Task to complete – Your answer should hold only the lines from the start of the data below through the line with "1610: 0.03 -> 0.071", copied exactly, with pictures left out.

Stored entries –

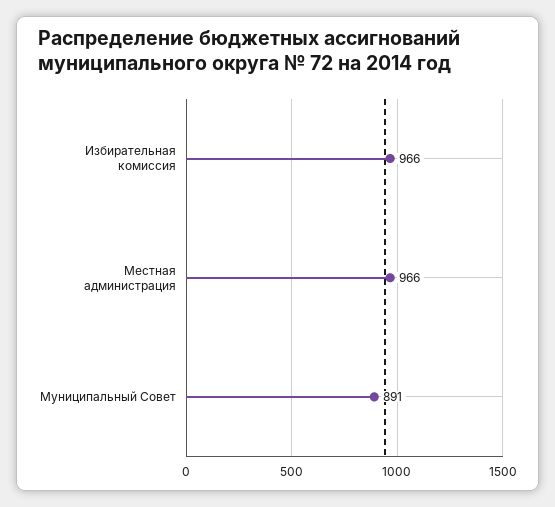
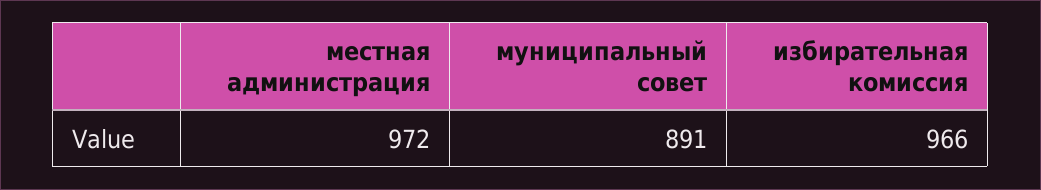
Местная администрация: 966 -> 972

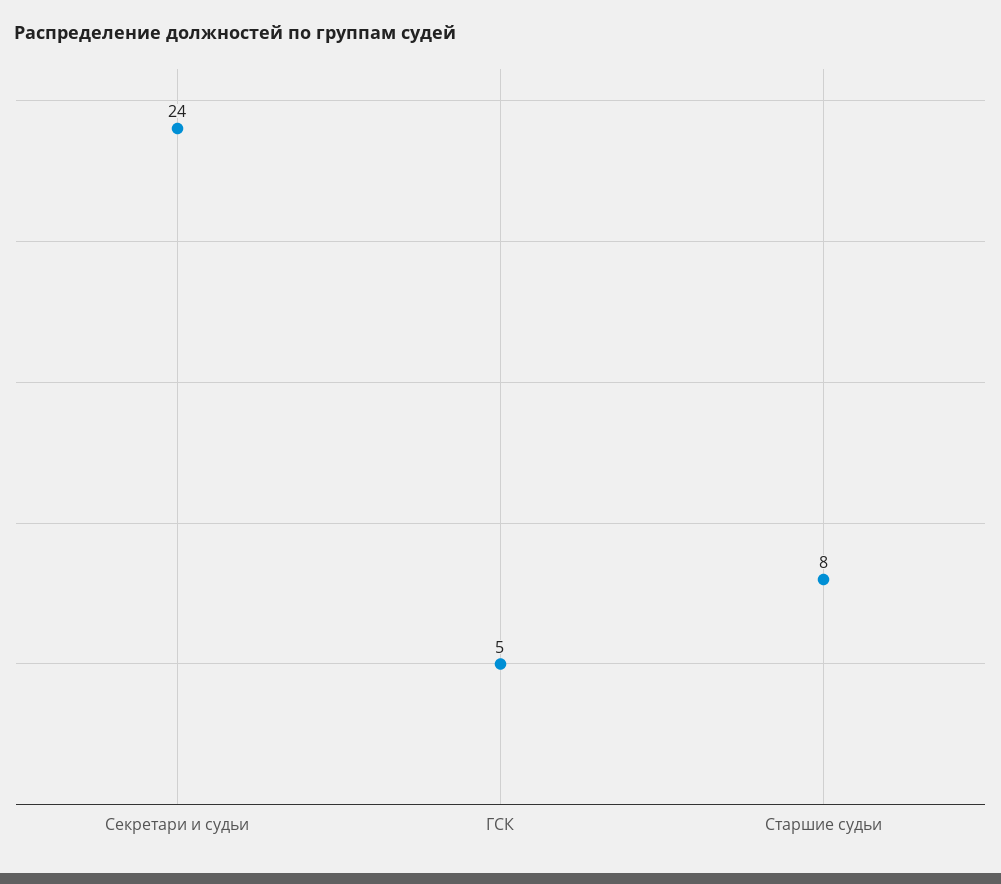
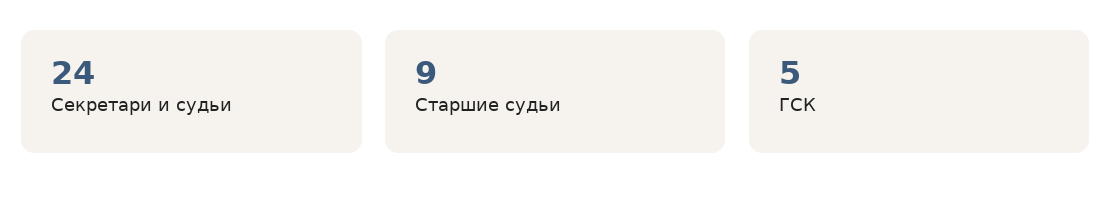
Старшие судьи: 8 -> 9

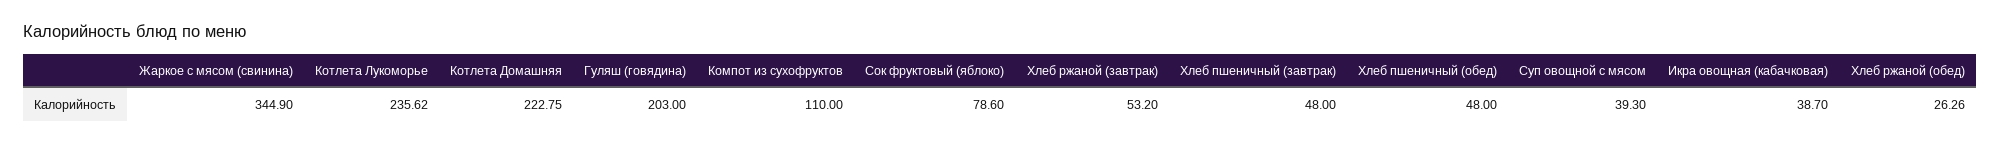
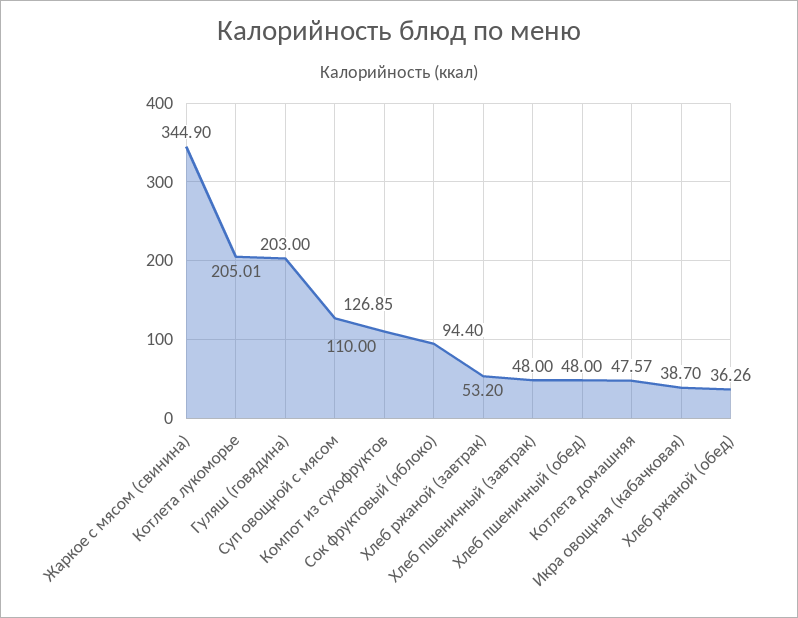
Котлета Лукоморье: 235.62 -> 205.01
Котлета Домашняя: 222.75 -> 47.57
Сок фруктовый (яблоко): 78.6 -> 94.4
Суп овощной с мясом: 39.3 -> 126.85
Хлеб ржаной (обед): 26.26 -> 36.26

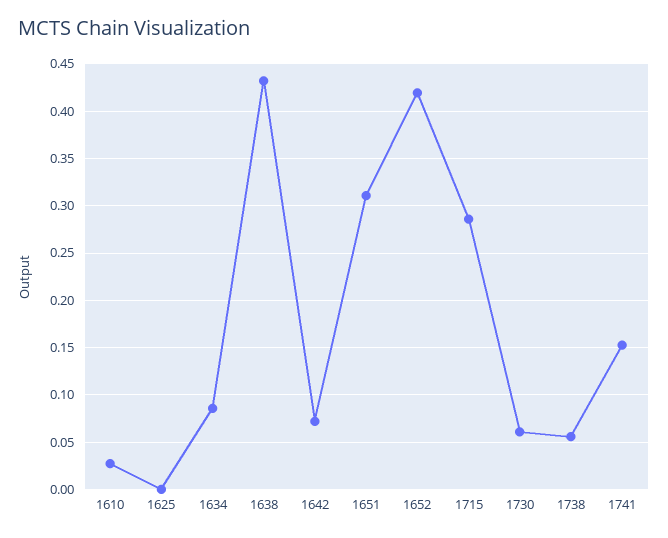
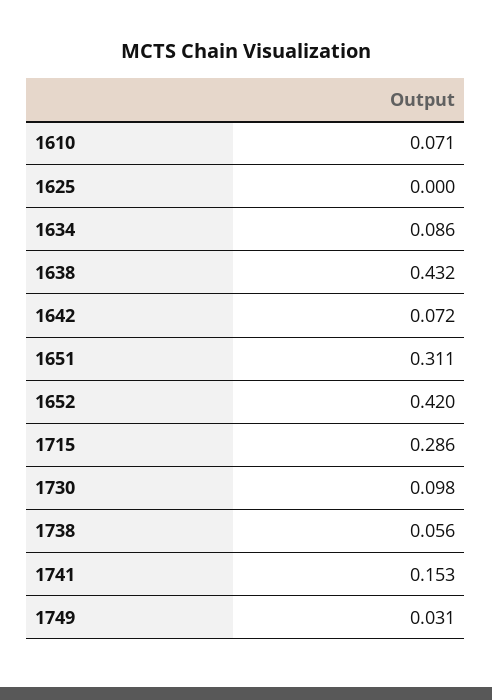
1610: 0.03 -> 0.071
1730: 0.06 -> 0.098
1749: none -> 0.031

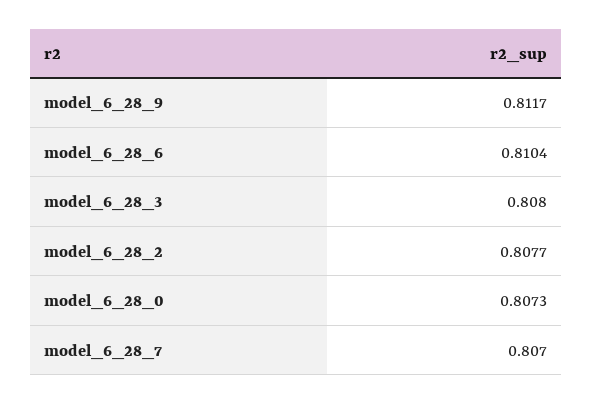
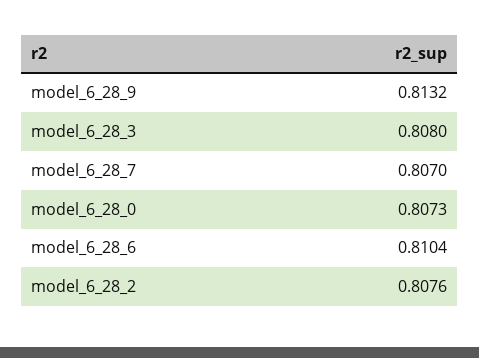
model_6_28_9: 0.8117 -> 0.8132
model_6_28_2: 0.8077 -> 0.8076

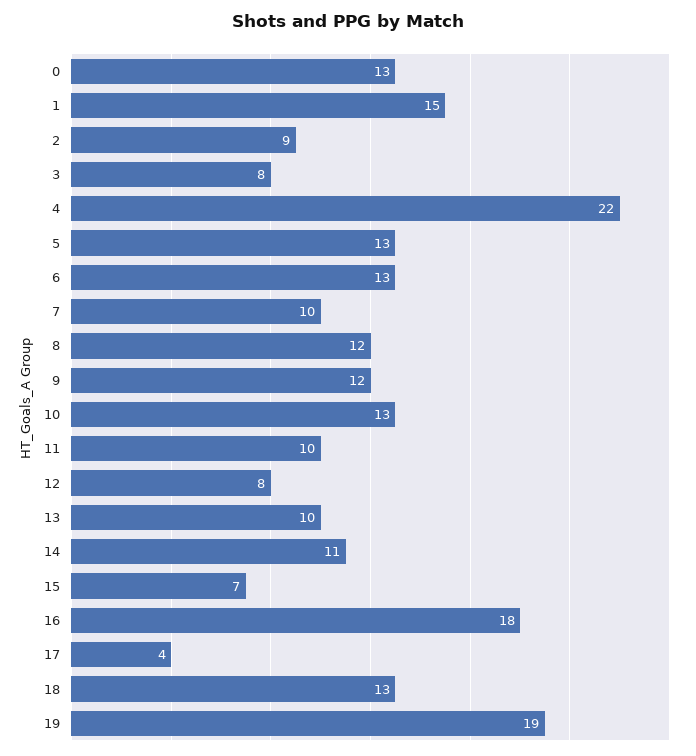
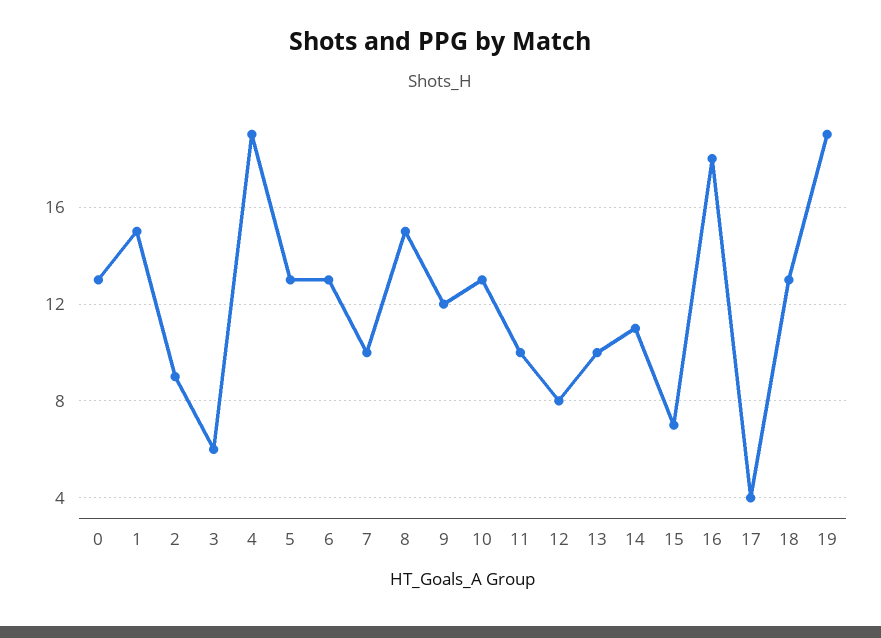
3: 8 -> 6
4: 22 -> 19
8: 12 -> 15

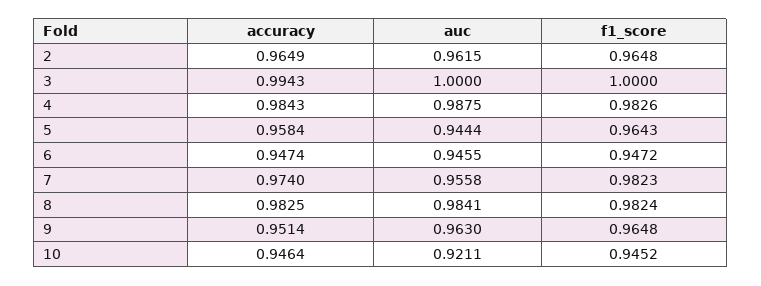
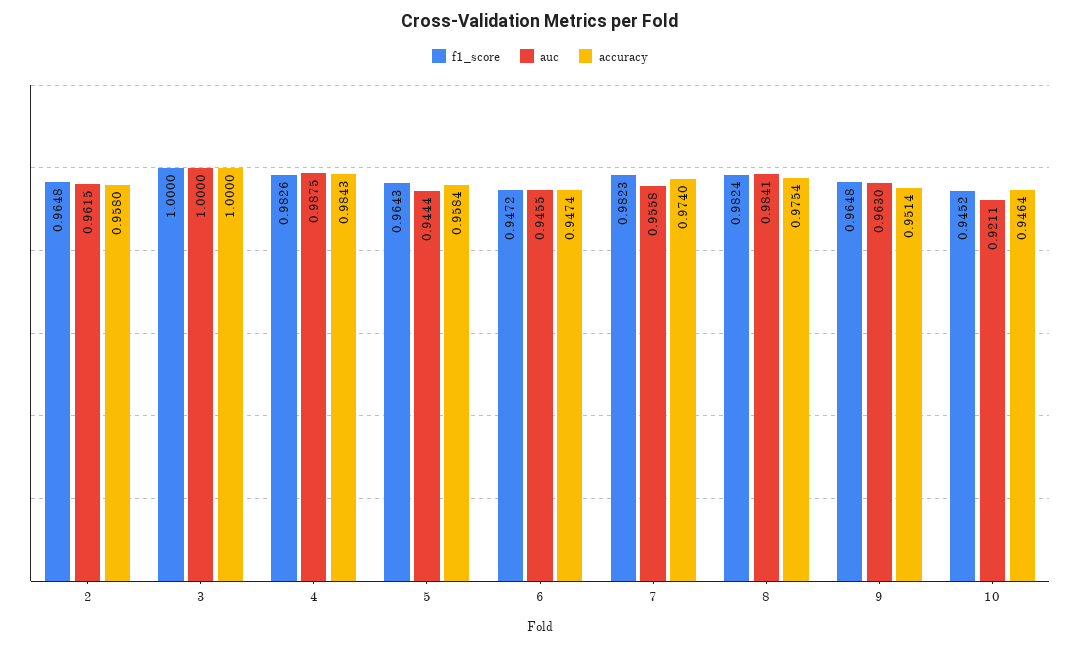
accuracy, 2: 0.9649 -> 0.958
accuracy, 3: 0.9943 -> 1
accuracy, 8: 0.9825 -> 0.9754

Answer section –
Местная администрация: 966 -> 972

Старшие судьи: 8 -> 9

Котлета Лукоморье: 235.62 -> 205.01
Котлета Домашняя: 222.75 -> 47.57
Сок фруктовый (яблоко): 78.6 -> 94.4
Суп овощной с мясом: 39.3 -> 126.85
Хлеб ржаной (обед): 26.26 -> 36.26

1610: 0.03 -> 0.071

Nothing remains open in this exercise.